S. Murtaza Fazal Ali, J.

1. This appeal by certificate is directed against a judgment of the Andhra Pradesh High Court convicting the appellants under Section 148 IPC to one year R.I., Appellants Nos. 1, 2 and 3 under Section 395/397 or 7 years R.I. and Appellants Nos. 4 to 12 under Section 395 or 5 years R. I. The facts of the case have been detailed in the judgment of the High Court.

2. Counsel for the appellants submitted before us that having regard to the proved facts of the case the appellants could not be said to have committed any offence under Section 395 or 397 IPC because they sought merely to assert a bonafide claim of right in fishing in the tank which they believed to belong to the Government. The concurrent findings of fact of the Court below, viz, Sessions Judge and the High Court, which are based on a fair and complete consideration of the oral and documentary evidence led by the prosecution is that the tank in question belonged to private persons viz, the complainants which was leased out to them from year to year. During the period of the occurrence PW-6 was the person to whom the tank was leased. According to the prosecution as many as 400 persons variously armed with deadly weapons came to the tank, tried forcibly to take away fishes from the tank and when the witnesses protested they were threatened with dire consequences and even with the fear of death if they tried to interfere with the act of theft sought to be committed by the appellants. The Courts below have accepted the prosecution case in toto. The appellants have not produced a single document to show that the tank belonged to the Government or that there was any iota of evidence to support the appellants stand that they had any bonafide claim to the tank. It is well settled that the question of bonafied claim of right arises only where the accused show to the Courts satisfaction that their belief is reasonable and is based on some documents or title, however, weak it may be.

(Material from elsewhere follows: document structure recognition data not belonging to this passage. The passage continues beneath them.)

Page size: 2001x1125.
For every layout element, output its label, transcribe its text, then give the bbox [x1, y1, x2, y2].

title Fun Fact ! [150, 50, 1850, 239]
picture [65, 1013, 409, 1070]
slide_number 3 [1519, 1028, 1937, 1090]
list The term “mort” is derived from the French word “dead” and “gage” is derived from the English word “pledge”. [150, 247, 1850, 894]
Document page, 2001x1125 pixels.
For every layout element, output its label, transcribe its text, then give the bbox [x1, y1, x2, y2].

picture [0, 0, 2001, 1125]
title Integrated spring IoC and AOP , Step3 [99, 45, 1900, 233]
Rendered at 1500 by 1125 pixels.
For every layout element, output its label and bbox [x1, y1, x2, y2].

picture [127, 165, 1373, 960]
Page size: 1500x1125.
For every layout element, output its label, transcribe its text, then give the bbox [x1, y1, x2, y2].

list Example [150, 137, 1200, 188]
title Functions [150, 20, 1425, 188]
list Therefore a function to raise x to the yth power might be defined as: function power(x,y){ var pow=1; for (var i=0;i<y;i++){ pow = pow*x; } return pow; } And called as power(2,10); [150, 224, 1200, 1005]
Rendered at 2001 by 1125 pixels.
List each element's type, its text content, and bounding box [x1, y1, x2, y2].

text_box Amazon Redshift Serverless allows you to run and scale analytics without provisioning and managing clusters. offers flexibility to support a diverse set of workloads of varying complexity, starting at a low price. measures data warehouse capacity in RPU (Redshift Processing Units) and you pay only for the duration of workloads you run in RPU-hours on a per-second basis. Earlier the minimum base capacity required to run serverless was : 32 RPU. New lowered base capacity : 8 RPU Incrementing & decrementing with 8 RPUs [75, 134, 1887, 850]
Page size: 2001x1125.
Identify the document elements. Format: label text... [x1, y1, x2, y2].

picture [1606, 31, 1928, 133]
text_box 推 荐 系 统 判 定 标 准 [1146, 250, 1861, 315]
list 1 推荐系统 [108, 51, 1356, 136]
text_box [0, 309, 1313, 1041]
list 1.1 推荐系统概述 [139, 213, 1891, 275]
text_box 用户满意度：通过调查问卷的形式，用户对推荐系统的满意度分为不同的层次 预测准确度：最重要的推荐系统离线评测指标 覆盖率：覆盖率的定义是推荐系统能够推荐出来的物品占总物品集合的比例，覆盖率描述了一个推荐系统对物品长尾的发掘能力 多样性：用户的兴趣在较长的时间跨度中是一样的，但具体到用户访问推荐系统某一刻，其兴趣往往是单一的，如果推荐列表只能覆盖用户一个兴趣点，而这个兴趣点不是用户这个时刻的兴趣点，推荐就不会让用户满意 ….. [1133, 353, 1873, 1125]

3. In the instant case, however, the appellants sought to fish in the tank by sheer force of arms. For these reasons we are unable to agree with the Counsel for the appellants that the case of dacoity has not been made out or that the case would only be one of simple theft.

4. So far as appellants Nos. 1, 2 and 3 are concerned there is consistent evidence of the prosecution witnesses to show that they were armed with deadly weapons and actually brandished them and threatened the complainants not to interfere with their fishing in the tank. The evidence also established that fishes of the value of Rs. 400/- were taken away by the appellants. In these circumstances, therefore, there can be no doubt so far as appellants Nos. 1, 2 and 3 are concerned that they were clearly guilty of Section 395/397 and the High Court was fully justified in imposing the minimum sentence required under the law viz, 7 years. So far as the appellants Nos. 4 to 12 are concerned they have been convicted only under Section 395 and in the peculiar circumstances of this case we feel that the sentence given to them errs on the side of severity. We, therefore, while maintaining the conviction of the appellants Nos. 4 to 12 under Section 395 of the IPC, reduce the sentence to three years R.I. The appellant will of course get the benefit of Section 428 of the Cr.P.C. in computing the period of sentence already served. With this modification the appeal is dismissed.